The Mudcat Café TM
Thread #121006   Message #2648618
Posted By: Joe Offer
04-Jun-09 - 06:55 PM
Thread Name: BS: Child abuse in Ireland
Subject: RE: BS: Child abuse in Ireland
That's the problem with child molesters, that they can hide quite easily. I had to interview a number of child molesters in the course of my 25 years as a U.S. government investigator. All seemed to be very admirable, normal, balanced people. Their victims rarely complain because they may not even completely understand what happened to them until they reach adulthood.

I think that it may be futile to try to screen out child molesters before they prevent their crimes - from what I understand, they almost always appear normal. There are things we can do to help prevent the crime itself, especially by eliminating situations where a child is alone with an adult - this has worked well for the Boy Scouts, but has not completely eliminated their problem.

Another thing that's essential, is very honest education of both children and adults, so they learn how to detect when a man's conduct with a child is suspicious, and so they learn to report the problem to somebody who had the ability to look into it further. Too often, people just don't realize that child molestation is going on right under their noses.

I know my viewpoint is not a popular one here, but it's clear to me that child molestation and child abuse are NOT an inherent aspect of anyone's religious faith, be it Roman Catholic or any other religion. these crimes are always aberrant behavior, and are not the norm for any religious group.

I still haven't seen data that indicates that the percentage of priests who molest, is significantly higher than the percentage of molesters among men in general. That figure of something between four and five percent seems to appear again and again, although there are places where the percentage was as high as ten percent. Yes, that's a lot of offenders - no doubt about that at all. Still, I think that fairness demands that we recognize that the overwhelming majority of priests have never and will never commit such a crime.

Just as embezzlers gravitate toward occupations where they are entrusted with money, I suppose it's true that potential child molesters are drawn toward occupations where they are entrusted with children. At one time, it was unthinkable that a priest would commit such an evil crime as child molestation, so priest-molesters could carry on undetected for years.
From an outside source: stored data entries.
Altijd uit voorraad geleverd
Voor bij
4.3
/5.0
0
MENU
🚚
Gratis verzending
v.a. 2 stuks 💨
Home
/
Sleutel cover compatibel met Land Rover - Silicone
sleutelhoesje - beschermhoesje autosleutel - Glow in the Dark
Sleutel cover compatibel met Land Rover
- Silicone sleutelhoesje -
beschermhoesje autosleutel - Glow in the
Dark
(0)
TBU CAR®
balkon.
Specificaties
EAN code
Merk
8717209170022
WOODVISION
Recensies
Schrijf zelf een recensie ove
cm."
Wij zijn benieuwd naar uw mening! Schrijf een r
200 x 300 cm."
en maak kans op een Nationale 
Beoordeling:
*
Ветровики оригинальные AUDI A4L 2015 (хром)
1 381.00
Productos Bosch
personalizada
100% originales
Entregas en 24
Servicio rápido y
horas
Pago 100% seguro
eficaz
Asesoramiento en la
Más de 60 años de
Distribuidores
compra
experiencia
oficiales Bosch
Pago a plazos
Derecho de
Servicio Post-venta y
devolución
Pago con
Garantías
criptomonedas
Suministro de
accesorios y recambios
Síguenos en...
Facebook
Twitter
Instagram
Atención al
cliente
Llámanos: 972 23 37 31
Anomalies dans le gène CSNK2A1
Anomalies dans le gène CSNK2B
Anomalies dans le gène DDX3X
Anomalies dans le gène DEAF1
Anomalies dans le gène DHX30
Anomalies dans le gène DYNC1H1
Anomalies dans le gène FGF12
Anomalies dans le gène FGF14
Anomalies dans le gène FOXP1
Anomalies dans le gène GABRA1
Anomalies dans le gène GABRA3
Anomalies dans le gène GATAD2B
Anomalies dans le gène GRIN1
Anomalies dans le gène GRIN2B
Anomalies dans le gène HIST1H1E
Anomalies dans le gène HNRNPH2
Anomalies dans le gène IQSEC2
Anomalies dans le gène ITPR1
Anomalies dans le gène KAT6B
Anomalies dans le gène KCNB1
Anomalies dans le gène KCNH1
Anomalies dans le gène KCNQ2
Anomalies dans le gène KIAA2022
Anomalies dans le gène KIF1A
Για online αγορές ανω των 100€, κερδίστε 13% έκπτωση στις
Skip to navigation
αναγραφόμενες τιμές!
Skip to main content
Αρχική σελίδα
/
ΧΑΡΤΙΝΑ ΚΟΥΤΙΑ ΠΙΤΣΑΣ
Nowadays, every priest is suspect, so I think you'll find that the priesthood will no longer be a safe haven for child molesters - at least I hope so.
In the past five years, the Catholic Church in the U.S. has paid about two billion dollars in settlements to people who were sexually abused by priests. As far as I can tell, the vast majority of victims who were compensated, were adults who were molested as children many years ago. It would appear that the preventive measures the Catholic Church has enacted are working, but are they? How many crimes against children are happening today, and how long will it take until they are reported?

As for the Irish schools, I think it was chiefly an aspect of the attitudes of another age. Dickens wrote about the same kind of abuse in Oliver Twist, and the orphan trains of the U.S. displayed the same kind of abusive attitude toward lower-class children in America. In Ireland, the Catholic Church was a willing instrument of the same sort of abuse, but Angela's Ashes demonstrates that the attitude of abuse toward lower-class children was an intrinsic part of Irish culture into the 1960's. Why did it last so much longer in Ireland? yes, I suppose the oppressive and obedience-obsessed attitude of the Irish Catholic Church was a major factor. But once upon a time, it was almost a universal truth, that anyone confined to any institution was likely to be abused - orphanages, mental hospitals, military academies, wherever. Until about 35 years ago, the U.S. military used abusive treatment as an essential part of its training of new recruits. "Spare the rod and spoil the child" was once accepted as a universal truth.

I do not believe that abuse and molestation of children are inherent aspects of the Catholic faith. They are aberrations - certainly widespread, but still not an inherent aspect of the religion.